BALKAN BLOG: Ponta living on borrowed time

By bne IntelliNews July 16, 2015

Iulian Ernst and Kit Gillet -

 

Romanian Prime Minister Victor Ponta has looked to be living on borrowed time since his defeat in the presidential elections last November and that time is now fast running out.

Ponta’s shock defeat in the presidential election, amid opposition protests over the difficulties expatriate Romanians faced in voting abroad, was a serious blow to the morale of the Social Democratic Party, the country’s dominant party since the fall of Ceausescu. It also helped unite the fractured centre-right opposition behind the newly elected President Klaus Iohannis and has given it the momentum to push for early elections.

Ponta – who has already had to deny long-running allegations that he plagiarised his PhD, though he relinquished it late last year to try to limit the distraction – has clung on in the hope that the improving Romanian economy, together with more generous state handouts, could deliver him victory at the next polls, due in December 2016.

However, now that the increasingly active Romanian prosecutors have charged Ponta with corruption, in a case that pre-dates his ministerial career, he may not even outlast the year.

Prosecutors claim that Ponta forged documents to cover payments made to him between 2007 and 2008, a period before he became a government minister and when he was still working as a lawyer. The payments, amounting to some €40,000, were made by a law firm for services that were allegedly never delivered, related to a contract between the law firm and state-owned companies.

On June 5, Romania’s anticorruption agency announced that it was starting official investigations into Ponta, and on July 13 he became the first serving premier to be indicted.

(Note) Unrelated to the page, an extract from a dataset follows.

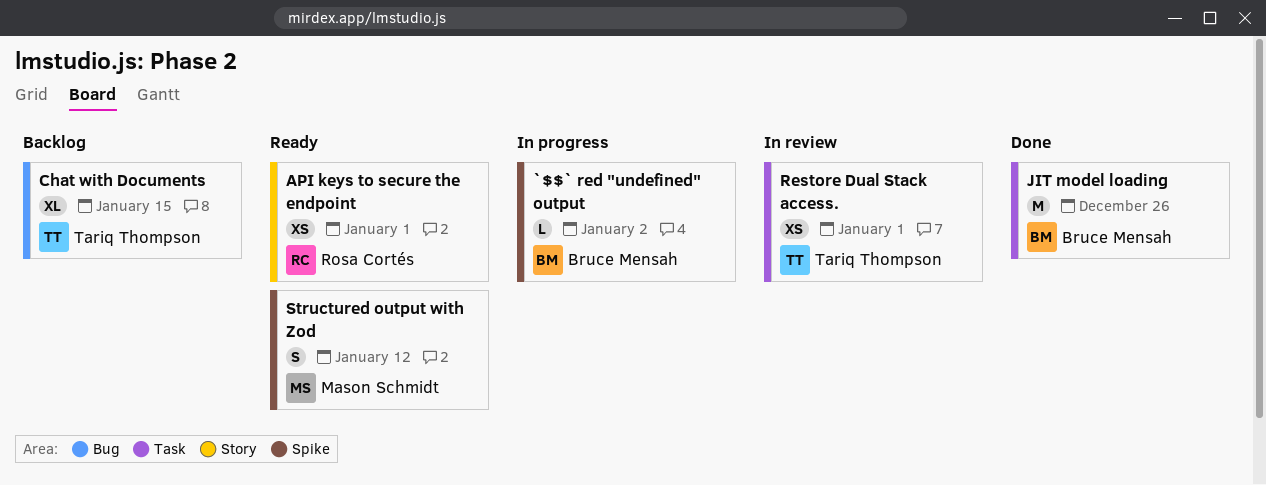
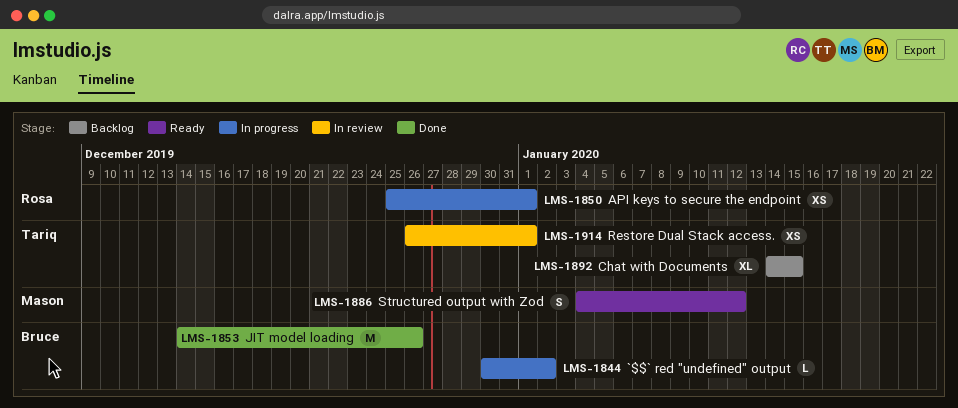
API keys to secure the endpoint, status: Ready -> In progress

He is also accused of conflict of interest, which allegedly took place while he was prime minister, though the chamber has refused to remove his parliamentary immunity in this case.

After disappearing for a three-week trip to Turkey for knee surgery, Ponta stepped aside as the PSD leader on July 13 just before he was charged, but he has refused to resign as premier. “Because I do not want this situation to affect PSD, I am informing you I have decided not to hold any leadership position in the party until I prove my innocence on charges I am being brought,” he said in a statement posted on his Facebook page.

President Klaus Iohannis has called for Ponta to step down as premier too, saying that it was "an impossible situation for Romania that the prime minister be accused of criminal actions" and that the last thing Romania needed was a political crisis. 

Unity crumbling

The scandal has given new impetus to opposition hopes of undermining the Social Democrat-led coalition, though it still lacks a charismatic leader.

The opposition is split between the parliamentary National Liberal Party (PNL) and several small, newly formed parties that have targeted voter dissatisfaction with the existing major parties but have so far had limited traction among the electorate. Some 34% of voters would support a new party, according to an IRES poll carried in June. Nonetheless, independent candidates performed disappointingly in November’s presidential elections.

Already there are signs that the ruling coalition’s unity is crumbling: the junior coalition party UNPR voted in favour of the appointment of Mihai-Razvan Ungureanu as head of the foreign intelligence services SIE on June 30, despite a boycott from the PSD, who claimed that Ungureanu was too close to the centre-right opposition.

The PNL is likely to need at least one other party to form a new majority. An INSCOP poll dating from May indicated that PNL would get 44.7% of the votes, compared to 39.1% for the PSD.

The formation of a new political majority would depend on the support of junior ruling parties such as the ethnic Hungarian UDMR and/or the UNPR. However, there is no immediate gain for either to switch sides and this has prevented a shift of power since November’s presidential elections. PNL has also failed so far to promote major public debates that would put PSD in a difficult situation, generate massive public protests and thus convince the junior ruling parties to defect.

By remaining prime minister, Ponta can maintain a strong grip on the senior ruling party until the internal elections at the next party congress, due next year, where he may seek a new term as party leader. The more likely it seems that Ponta will survive the prosecutors' accusations – and at this moment it doesn’t seem particularly likely – the more likely it is that party leadership will support him for a new term as party leader, and thus maintain him as premier.

The problem for the Social Democrats is that they currently have no credible alternative to Ponta. Interim party chief Rovana Plumb, the Minister of Labour, Family, Social Protection and Elderly, would be the most neutral and least controversial replacement, but she is only seen as a temporary solution.

Other names circulated by the media as long-term replacements for Ponta, should he go, include former Deputy Prime Minister Liviu Dragnea and local party leader Marian Oprisan, as well as Chamber of Deputies speaker Valeriu Zgonea. Neither has Ponta’s intellectual substance and they lack support among party members.